A pesquisa foi feita de outubro a dezembro de 2001 nos municípios com mais de 200 mil habitantes, ou seja, 107 municípios brasileiros. No total foram entrevistadas 8.589 pessoas, com idade entre 12 e 65 anos. No Paraná foram pesquisados os municípios de Curitiba, Londrina, Maringá, Cascavel, Foz do Iguaçu, Ponta Grossa e São José dos Pinhais. Porém, os dados específicos desses municípios só serão divulgados em agosto.
Pela pesquisa ficou constatado que na Região Sul 12,8% dos pesquisados são dependentes de tabaco. O índice é alto se comparado às demais regiões do País, que obtiveram índices variando entre 8,4% (Sudeste) e 10% (Norte). Na Região Sul foram feitas 947 entrevistas em 18 municípios, que abrangem uma população de 7,6 milhões de pessoas. O universo pesquisado equivale a 30% da população da região.
No uso de maconha a região também é campeã. De todos os pesquisados, 8,4% admitiram que já usaram maconha e 1,6% se tornaram dependentes da droga. No consumo de cocaína a região apresentou o maior índice de pessoas que já experimentaram a droga: 3,6%. A região também é líder no consumo do crack, sendo que 0,5% dos entrevistados já utilizaram o entorpecente. A Região Sul só ocupa a última posição no ranking nacional quando se trata do uso de orexígenos, medicamentos que estimulam o apetite.

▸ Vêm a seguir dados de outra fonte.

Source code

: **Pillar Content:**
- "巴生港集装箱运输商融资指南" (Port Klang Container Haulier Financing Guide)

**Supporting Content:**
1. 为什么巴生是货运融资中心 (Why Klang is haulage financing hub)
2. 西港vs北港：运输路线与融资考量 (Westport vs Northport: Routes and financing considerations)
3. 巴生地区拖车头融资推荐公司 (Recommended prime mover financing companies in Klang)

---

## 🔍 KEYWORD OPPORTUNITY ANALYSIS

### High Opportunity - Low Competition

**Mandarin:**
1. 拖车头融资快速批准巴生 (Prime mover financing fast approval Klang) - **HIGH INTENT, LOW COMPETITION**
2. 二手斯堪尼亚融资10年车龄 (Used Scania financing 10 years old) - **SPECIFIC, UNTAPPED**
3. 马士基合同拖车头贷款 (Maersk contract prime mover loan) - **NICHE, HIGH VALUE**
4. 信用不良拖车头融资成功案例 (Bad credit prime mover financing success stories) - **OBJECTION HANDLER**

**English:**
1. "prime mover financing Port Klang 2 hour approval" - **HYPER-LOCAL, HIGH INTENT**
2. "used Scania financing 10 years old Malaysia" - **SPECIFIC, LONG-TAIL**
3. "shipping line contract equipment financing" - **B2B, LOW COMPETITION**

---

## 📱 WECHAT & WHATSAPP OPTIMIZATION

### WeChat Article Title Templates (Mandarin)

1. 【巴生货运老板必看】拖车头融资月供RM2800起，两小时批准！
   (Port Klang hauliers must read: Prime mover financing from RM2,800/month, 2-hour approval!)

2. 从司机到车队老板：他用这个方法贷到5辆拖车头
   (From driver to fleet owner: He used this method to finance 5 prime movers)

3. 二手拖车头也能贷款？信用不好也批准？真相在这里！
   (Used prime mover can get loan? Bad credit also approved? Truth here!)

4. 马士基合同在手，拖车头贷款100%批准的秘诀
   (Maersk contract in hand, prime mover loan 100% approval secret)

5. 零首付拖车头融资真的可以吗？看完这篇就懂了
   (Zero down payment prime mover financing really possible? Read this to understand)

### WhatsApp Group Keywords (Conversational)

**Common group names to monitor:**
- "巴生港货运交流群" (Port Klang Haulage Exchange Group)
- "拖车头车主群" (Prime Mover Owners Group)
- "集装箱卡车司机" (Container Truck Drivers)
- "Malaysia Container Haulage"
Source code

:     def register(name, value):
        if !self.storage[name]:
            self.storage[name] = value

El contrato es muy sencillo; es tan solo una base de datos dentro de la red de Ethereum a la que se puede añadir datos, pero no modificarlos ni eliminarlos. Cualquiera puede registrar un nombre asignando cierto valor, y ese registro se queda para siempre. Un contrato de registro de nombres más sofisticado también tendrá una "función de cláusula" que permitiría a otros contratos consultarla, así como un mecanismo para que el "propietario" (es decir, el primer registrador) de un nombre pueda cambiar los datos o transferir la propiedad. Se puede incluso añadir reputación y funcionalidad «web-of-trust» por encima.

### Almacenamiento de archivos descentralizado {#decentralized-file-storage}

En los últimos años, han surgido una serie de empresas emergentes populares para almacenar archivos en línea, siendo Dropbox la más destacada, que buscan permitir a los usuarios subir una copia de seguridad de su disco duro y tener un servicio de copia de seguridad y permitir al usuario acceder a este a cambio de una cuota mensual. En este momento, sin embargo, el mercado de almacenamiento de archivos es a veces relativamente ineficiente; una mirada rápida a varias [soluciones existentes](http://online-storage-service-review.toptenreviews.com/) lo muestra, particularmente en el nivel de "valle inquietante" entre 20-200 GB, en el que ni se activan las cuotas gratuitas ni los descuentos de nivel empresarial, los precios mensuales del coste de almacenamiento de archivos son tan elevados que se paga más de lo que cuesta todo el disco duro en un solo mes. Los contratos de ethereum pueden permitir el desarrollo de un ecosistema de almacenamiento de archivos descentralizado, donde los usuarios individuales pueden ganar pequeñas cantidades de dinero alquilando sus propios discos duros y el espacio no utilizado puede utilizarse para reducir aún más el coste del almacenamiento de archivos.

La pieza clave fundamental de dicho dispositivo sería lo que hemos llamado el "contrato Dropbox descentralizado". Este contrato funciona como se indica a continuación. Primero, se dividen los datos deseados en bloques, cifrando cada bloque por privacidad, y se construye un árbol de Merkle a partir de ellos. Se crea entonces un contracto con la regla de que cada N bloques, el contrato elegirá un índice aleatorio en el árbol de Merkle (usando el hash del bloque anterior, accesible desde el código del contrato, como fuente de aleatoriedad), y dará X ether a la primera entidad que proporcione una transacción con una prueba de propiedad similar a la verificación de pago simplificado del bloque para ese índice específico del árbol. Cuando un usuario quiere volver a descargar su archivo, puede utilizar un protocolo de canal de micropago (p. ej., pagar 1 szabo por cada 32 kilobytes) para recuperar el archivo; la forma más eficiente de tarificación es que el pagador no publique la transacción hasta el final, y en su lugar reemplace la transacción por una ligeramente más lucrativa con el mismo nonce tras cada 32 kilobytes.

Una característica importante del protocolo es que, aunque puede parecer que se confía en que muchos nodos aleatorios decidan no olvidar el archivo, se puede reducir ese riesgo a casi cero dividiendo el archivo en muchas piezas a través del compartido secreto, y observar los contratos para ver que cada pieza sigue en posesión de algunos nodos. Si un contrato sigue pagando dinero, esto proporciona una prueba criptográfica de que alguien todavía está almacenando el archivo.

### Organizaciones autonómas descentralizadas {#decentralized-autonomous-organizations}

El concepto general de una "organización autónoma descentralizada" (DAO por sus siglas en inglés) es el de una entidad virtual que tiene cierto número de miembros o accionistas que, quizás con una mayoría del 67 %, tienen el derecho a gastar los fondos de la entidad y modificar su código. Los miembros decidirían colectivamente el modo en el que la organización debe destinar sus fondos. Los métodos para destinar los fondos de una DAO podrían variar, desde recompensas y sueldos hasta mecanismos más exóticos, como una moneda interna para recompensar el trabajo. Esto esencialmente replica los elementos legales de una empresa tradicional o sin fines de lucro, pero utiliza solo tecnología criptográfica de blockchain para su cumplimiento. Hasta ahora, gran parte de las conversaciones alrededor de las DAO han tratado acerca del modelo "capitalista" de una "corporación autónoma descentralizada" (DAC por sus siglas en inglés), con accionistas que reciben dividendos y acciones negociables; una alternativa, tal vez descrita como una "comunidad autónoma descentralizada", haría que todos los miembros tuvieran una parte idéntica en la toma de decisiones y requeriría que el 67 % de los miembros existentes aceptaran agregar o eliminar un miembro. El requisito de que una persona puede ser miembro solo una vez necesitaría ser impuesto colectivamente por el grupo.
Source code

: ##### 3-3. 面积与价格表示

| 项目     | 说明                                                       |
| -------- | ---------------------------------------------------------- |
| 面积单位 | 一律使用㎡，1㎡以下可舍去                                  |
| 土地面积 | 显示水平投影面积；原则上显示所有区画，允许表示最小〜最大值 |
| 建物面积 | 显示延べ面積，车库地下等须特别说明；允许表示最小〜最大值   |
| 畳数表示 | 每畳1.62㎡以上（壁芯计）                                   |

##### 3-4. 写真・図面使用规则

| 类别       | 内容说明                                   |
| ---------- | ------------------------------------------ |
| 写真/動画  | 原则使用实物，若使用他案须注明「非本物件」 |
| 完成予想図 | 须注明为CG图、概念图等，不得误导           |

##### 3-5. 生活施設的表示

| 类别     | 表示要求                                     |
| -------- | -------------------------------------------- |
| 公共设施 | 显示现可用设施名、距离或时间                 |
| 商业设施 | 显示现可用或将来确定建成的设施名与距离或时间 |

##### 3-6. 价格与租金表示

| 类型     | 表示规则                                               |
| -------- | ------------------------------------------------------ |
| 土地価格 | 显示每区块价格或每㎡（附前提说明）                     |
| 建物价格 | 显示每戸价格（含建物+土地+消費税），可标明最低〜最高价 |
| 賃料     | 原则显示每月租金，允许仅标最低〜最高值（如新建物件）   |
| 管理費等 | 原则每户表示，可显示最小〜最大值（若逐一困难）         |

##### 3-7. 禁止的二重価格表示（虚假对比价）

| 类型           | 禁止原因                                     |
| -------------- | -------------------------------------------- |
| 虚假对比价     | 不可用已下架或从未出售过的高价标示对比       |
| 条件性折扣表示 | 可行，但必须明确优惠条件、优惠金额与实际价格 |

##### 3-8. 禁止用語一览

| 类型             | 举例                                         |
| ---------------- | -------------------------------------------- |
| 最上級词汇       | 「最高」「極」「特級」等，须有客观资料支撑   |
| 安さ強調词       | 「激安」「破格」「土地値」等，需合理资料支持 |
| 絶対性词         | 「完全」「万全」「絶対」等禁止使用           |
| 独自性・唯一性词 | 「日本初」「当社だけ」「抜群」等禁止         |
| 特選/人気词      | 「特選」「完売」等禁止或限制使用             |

Segundo os coordenadores da pesquisa, o trabalho representa o mais amplo estudo já realizado no País sobre a questão das drogas psicotrópicas. Eles descobriram que quase 20% da população brasileira já fizeram uso de alguma droga psicotrópica para obter alterações psíquicas, definidas pelos entrevistados como ‘para sentir um barato’. Esse índice equivale a 9,1 milhões de pessoas.
Os pesquisadores também constataram que entre as drogas ilícitas somente os consumidores de maconha se reconhecem como dependentes. Nesta condição estão aproximadamente 451 mil pessoas no País.